Aux Etats-Unis, on a utilisé USUAL SUSPECTS pour tester la perspicacité de certains inspecteurs. Une anecdote cocasse, mais qui témoigne de la force d’évocation du film réalisé par Bryan Singer. Un véritable chef-d’oeuvre qui continue toujours d’impressionner plus de 27 ans après sa sortie.
L’art du twist
C’est lors de la projection de son premier long-métrage, ENNEMI PUBLIC, que Singer met en place le puzzle mental que sera son projet. Kevin Spacey, impressionné par la maîtrise du jeune cinéaste, veut être dans son prochain film. Flatté, Singer lui souffle dans l’oreille qu’il est déjà en train de travailler dessus.
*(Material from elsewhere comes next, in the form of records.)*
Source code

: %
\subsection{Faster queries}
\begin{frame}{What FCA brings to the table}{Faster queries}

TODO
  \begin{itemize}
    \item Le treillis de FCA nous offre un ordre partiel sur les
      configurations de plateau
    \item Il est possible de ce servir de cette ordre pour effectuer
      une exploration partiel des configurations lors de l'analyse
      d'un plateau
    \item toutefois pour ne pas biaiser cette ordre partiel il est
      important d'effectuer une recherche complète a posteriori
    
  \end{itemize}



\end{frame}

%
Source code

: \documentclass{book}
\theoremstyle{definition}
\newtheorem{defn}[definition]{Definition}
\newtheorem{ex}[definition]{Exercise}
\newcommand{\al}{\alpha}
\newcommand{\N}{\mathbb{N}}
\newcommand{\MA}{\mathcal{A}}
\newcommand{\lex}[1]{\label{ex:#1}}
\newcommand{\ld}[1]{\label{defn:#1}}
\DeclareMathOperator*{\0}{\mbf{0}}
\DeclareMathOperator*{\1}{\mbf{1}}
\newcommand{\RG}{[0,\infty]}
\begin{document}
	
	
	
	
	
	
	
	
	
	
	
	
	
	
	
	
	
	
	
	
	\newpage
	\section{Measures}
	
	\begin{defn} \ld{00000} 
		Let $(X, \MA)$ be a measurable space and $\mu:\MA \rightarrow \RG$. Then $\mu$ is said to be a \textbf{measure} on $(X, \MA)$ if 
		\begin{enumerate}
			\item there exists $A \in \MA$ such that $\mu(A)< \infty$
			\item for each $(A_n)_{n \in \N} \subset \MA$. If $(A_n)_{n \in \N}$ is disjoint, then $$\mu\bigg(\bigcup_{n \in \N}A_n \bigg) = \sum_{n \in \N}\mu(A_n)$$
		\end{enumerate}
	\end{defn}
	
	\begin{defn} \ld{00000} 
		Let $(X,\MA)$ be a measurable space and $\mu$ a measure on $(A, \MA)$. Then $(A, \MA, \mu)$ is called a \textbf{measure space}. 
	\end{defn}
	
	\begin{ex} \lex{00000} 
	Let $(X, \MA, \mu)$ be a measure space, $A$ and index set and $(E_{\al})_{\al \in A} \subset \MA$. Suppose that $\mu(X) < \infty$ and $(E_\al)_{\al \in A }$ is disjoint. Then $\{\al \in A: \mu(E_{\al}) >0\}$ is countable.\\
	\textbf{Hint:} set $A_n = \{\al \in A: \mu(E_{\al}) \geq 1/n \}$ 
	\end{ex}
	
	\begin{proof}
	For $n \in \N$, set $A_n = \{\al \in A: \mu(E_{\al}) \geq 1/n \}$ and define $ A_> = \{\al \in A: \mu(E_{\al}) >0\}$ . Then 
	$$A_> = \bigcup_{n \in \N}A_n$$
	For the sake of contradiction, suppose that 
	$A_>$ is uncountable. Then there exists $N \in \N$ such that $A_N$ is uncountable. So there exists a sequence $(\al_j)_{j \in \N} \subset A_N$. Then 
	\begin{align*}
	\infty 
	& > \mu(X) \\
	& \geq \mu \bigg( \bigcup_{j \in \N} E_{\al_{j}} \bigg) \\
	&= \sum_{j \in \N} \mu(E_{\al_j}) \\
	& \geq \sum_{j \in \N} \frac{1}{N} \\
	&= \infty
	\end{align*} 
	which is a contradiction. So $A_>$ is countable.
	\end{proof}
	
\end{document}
Le pitch est faussement simple. Suite à une mystérieuse dénonciation, cinq criminels se retrouvent en garde à vue. Ils sont ensuite engagés par un homme mystérieux, celui qui deviendra le fameux Keyser Söze. De ce postulat, Singer met en place un redoutable jeu du chat et de la souris qui aboutira à l’un des plus grands épilogues de l’Histoire du cinéma. Ce n’est pas tant la révélation en elle-même qui frappe, mais plutôt son développement. Toute l’intrigue mène vers ce moment fatidique. Elle embarque le spectateur vers des fausses pistes et le plonge dans la tête de cet homme sans qu’il ne le sache vraiment. Pourtant, aussi brillant soit-il, le scénario écrit par Christopher McQuarrie (désormais réalisateur attitré de la saga MISSION IMPOSSIBLE) eu beaucoup de mal à trouver preneur. Néanmoins, un budget de six millions est acquis grâce à l’engagement du producteur allemand Hans Brockman. Cet argent permet à Singer d’engager quelques acteurs, mais pas assez “bankable” aux yeux des grands studios.
L’art du montage
De grands têtes d’affiche refuseront le film, comme Robert de Niro, Al Pacino ou encore Christopher Walken. Bryan Singer ne s’en offusque pas, lui qui s’apprête à lancer une véritable bombe dans le milieu du 7eme art. Ce procédé du twist final va engranger un nombre incalculable de copies et lancer une vague de prodigieux films. La réussite de ceux-ci tiennent dans leur faculté à soigner le développement avant de penser à impressionner vainement le spectateur. Un twist mal amené, et c’est toute la pyramide

qui s’effondre. USUAL SUSPECTS impressionne toujours par la multiplication de ses points de vues et la pertinence des théories qui gravitent autour. Il ne fonctionne pas uniquement grâce à son final, mais par l’approche global du scénario et par la qualité indéniable de la mise en scène de Singer. Sans oublier le fabuleux montage qui nous perd volontairement afin de resserrer son emprise au fil des minutes.
Un impact durable
USUAL SUSPECTS est d’abord présenté dans les festivals où il commence déjà à faire du bruit et notamment à Cannes qui accueille la Première Mondiale. Les réactions furent tellement enthousiastes que les médias internationaux ont commencé à s’intéresser à ce “petit” film fait par un réalisateur quasi-inconnu. L’engouement est là lorsque USUAL SUSPECTS sort durant l’été 1995. Il connaîtra un beau succès en salles avec 51 millions de dollars de recettes mondiales. Aujourd’hui, on peut admettre sans sourciller que le long-métrage de Bryan Singer a changé la manière de raconter une histoire au cinéma tout en s’imposant comme l’une des oeuvres les plus brillantes des 90s.